Input rows:
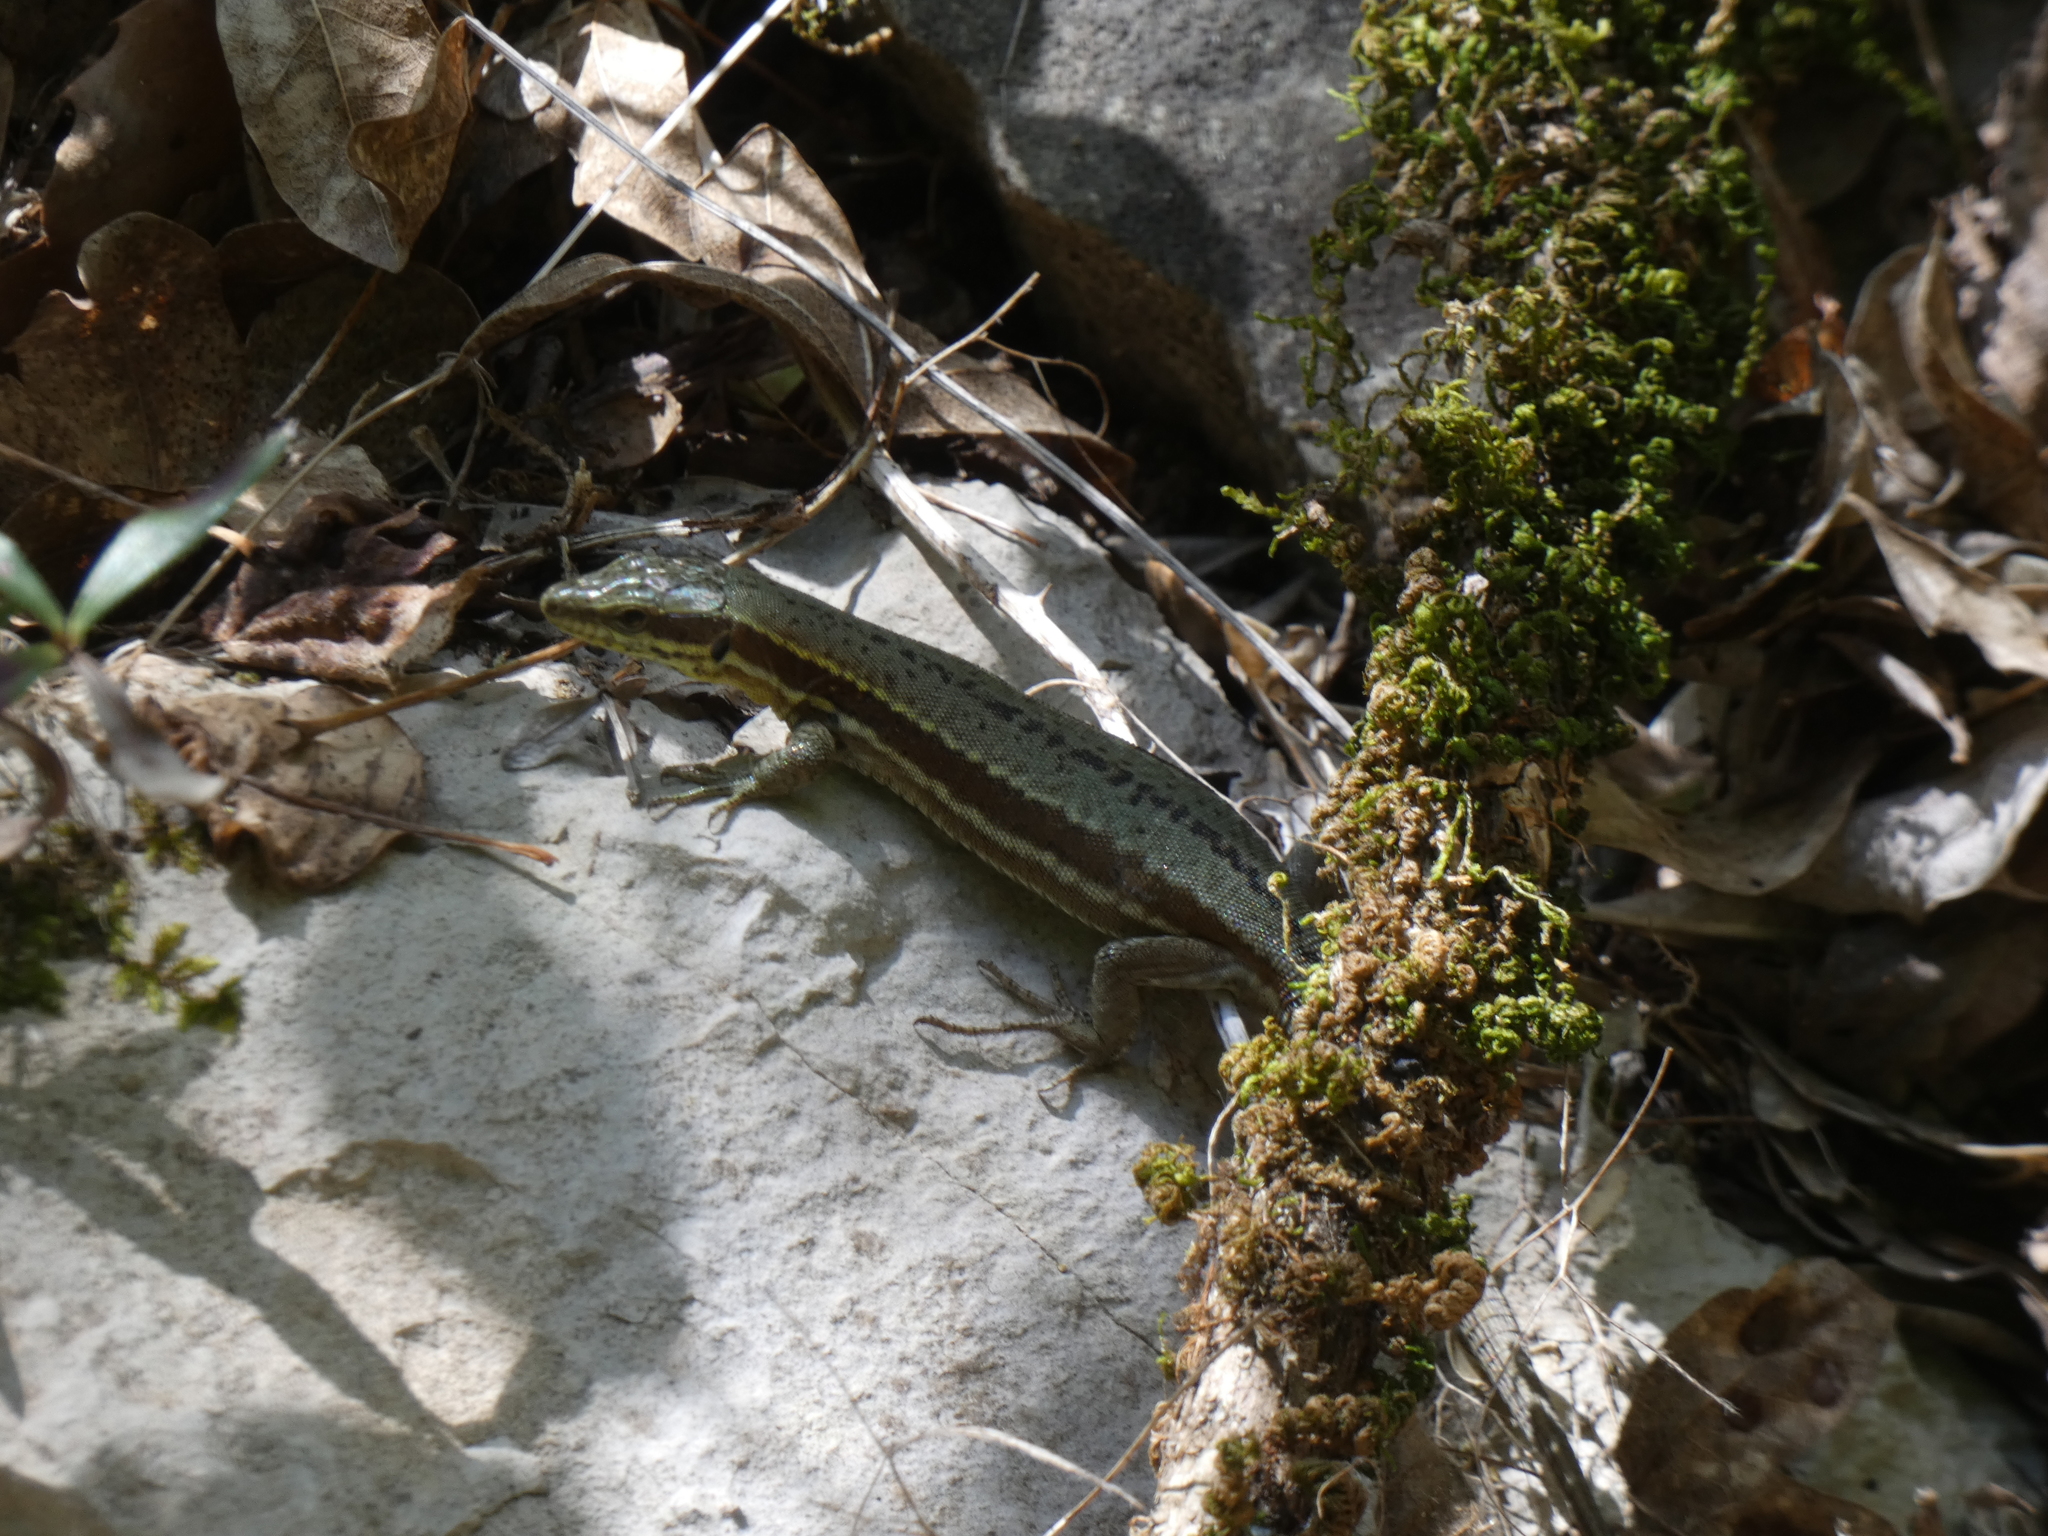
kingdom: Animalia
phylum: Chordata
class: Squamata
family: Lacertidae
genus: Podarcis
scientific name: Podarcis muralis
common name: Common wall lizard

Request:
Copy out the naming lines of every row above word for word, from kingdom down to common name, and leave out the pictures.

The solution:
kingdom: Animalia
phylum: Chordata
class: Squamata
family: Lacertidae
genus: Podarcis
scientific name: Podarcis muralis
common name: Common wall lizard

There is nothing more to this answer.